4.5. Da ultimo, va rilevato che la società, nell’adottare successivamente al licenziamento della reclamante una più dettagliata policy aziendale sul corretto utilizzo degli strumenti affidati in dotazione ai dipendenti (cfr. regolamento del 27 novembre 2009, all. 14 alla nota inviata il 30 aprile 2010), ha individuato termini e modalità di accesso agli strumenti aziendali non sempre conformi alle indicazioni suggerite da questa Autorità con le richiamate Linee guida del 1° marzo 2007.

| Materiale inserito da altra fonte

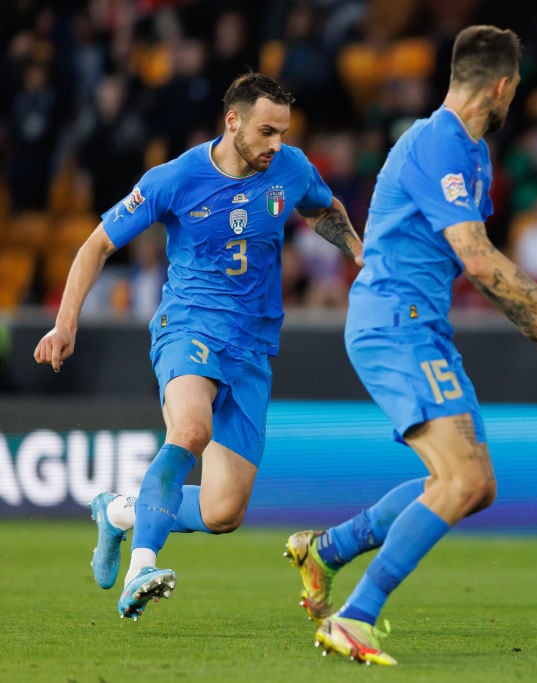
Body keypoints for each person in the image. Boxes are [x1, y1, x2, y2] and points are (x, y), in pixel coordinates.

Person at [282, 25, 537, 666]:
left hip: (420, 325)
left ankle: (329, 549)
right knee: (460, 480)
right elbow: (480, 259)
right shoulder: (439, 143)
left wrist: (536, 327)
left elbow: (470, 264)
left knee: (475, 484)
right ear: (504, 85)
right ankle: (355, 617)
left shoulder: (472, 153)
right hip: (394, 324)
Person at [33, 72, 364, 620]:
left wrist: (358, 250)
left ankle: (118, 512)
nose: (276, 144)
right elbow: (95, 246)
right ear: (233, 121)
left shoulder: (291, 167)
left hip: (253, 347)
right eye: (266, 131)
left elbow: (321, 208)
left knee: (221, 512)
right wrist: (65, 324)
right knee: (189, 429)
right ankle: (142, 566)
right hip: (189, 326)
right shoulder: (175, 178)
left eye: (282, 132)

In particolare, da un esame di detto regolamento emerge che per ragioni di sicurezza e di salvaguardia del sistema, oltre che per motivi tecnici e manutentivi, il personale “sistemistico” potrà avere accesso “in qualunque momento, ai dati trattati da ciascuno, ivi compresi gli archivi di posta elettronica, nonché effettuare verifiche “sui siti internet acceduti dagli utenti […]”; inoltre, “tutti i dati contenuti” nelle caselle di posta elettronica aziendale potranno “essere acceduti da personale della […] azienda per motivi inerenti all’organizzazione del lavoro”, ivi compresi il “superiore gerarchico dell’utente” o altra “persona individuata dall’azienda” per “ogni ipotesi in cui [ciò] si renda necessario”, mentre gli eventuali controlli relativi alla navigazione web da parte dei dipendenti “potranno avvenire mediante un sistema di controllo dei contenuti (Proxy server) o mediante “file di log” della navigazione svolta”.
In ragione di tali disposizioni, riservati comunque eventuali approfondimenti in relazione ai trattamenti di dati personali dei dipendenti ad esse correlati, ai sensi degli artt. 143, comma 1, lett. b) e 154, comma 1, lett. c) del Codice, si ritiene di dover prescrivere a JJ S.p.A. di conformare il contenuto del regolamento adottato il 27 novembre 2009 per disciplinare le modalità di utilizzo degli strumenti elettronici aziendali alle istruzioni fornite da questa Autorità con le già citate Linee guida per posta elettronica e internet del 1° marzo 2007 e con il provvedimento del 27 novembre 2008, recante “Misure e accorgimenti prescritti ai titolari dei trattamenti effettuati con strumenti elettronici relativamente alle attribuzioni delle funzioni di amministratore di sistema” (doc. web n. 1577499).
TUTTO CIÒ PREMESSO, IL GARANTE
accertata l’illiceità del trattamento svolto:
a) ai sensi degli artt. 143, comma 1, lett. c) e 154, comma 1, lett. d) del Codice, dispone nei confronti di JJ S.p.A., perché in contrasto con i princìpi di correttezza e finalità (artt. 11, comma 1, lett. a), e 13 del Codice) e proporzionalità (art. 11, comma 1, lett. d) del Codice), il divieto dell’ulteriore trattamento dei dati personali riferiti all’interessata e ritratti dai file e documenti acquisiti nell’ambito delle operazioni di backup effettuate sul server aziendale;
b) ai sensi dell’art. 143, comma 1, lett. b) e 154, comma 1, lett. c) del Codice, prescrive a JJ S.p.A. di conformare il contenuto del regolamento adottato il 27 novembre 2009 per disciplinare le modalità di utilizzo degli strumenti elettronici aziendali alle istruzioni fornite da questa Autorità con le Linee guida del 1° marzo 2007 (posta elettronica e internet) e con il provvedimento del 27 novembre 2008 (amministratori di sistema).